*Activity*: For each line of the data below that holds "properties", copy the line.

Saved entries
________________
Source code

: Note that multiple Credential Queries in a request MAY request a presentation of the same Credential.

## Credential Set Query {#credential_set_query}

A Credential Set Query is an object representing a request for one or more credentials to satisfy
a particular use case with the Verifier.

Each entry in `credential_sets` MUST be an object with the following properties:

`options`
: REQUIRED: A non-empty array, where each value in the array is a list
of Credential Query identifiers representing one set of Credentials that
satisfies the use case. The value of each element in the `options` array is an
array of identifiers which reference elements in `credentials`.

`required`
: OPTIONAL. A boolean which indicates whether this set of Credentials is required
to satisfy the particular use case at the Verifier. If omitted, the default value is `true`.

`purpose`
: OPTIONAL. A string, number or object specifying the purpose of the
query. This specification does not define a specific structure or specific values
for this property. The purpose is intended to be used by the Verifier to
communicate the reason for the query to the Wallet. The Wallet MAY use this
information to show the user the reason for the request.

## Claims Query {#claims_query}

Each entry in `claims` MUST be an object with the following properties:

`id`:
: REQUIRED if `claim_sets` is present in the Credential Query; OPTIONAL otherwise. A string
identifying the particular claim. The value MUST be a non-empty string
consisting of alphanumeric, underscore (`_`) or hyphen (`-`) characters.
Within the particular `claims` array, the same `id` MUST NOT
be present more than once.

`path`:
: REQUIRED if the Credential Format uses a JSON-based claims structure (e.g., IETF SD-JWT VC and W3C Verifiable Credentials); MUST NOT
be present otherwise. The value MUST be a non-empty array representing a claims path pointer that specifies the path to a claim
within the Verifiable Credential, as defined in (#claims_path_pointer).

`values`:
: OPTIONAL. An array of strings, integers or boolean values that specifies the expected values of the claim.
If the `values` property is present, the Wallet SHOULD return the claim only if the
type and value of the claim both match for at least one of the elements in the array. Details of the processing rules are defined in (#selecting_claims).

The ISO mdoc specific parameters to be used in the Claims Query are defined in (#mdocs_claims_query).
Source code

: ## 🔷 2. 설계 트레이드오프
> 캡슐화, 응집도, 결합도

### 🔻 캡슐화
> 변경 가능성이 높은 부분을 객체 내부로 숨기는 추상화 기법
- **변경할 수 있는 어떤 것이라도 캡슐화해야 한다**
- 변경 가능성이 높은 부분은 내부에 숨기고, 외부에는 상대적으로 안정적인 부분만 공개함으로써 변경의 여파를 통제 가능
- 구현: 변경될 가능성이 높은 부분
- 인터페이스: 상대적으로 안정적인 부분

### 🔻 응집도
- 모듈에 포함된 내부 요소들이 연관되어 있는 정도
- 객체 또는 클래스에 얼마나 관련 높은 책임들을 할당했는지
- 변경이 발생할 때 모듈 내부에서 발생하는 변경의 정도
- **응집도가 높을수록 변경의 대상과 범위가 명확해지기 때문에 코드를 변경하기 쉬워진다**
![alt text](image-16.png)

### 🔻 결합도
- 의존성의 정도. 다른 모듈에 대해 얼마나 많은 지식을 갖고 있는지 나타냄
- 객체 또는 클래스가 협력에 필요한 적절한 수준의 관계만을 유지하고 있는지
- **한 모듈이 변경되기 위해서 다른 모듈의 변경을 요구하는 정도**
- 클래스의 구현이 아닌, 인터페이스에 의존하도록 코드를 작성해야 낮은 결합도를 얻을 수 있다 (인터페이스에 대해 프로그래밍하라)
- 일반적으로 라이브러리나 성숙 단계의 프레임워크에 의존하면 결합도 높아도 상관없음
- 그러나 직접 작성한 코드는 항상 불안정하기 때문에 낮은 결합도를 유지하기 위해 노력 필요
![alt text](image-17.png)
________________
*Task output*:
Each entry in `credential_sets` MUST be an object with the following properties:
Each entry in `claims` MUST be an object with the following properties:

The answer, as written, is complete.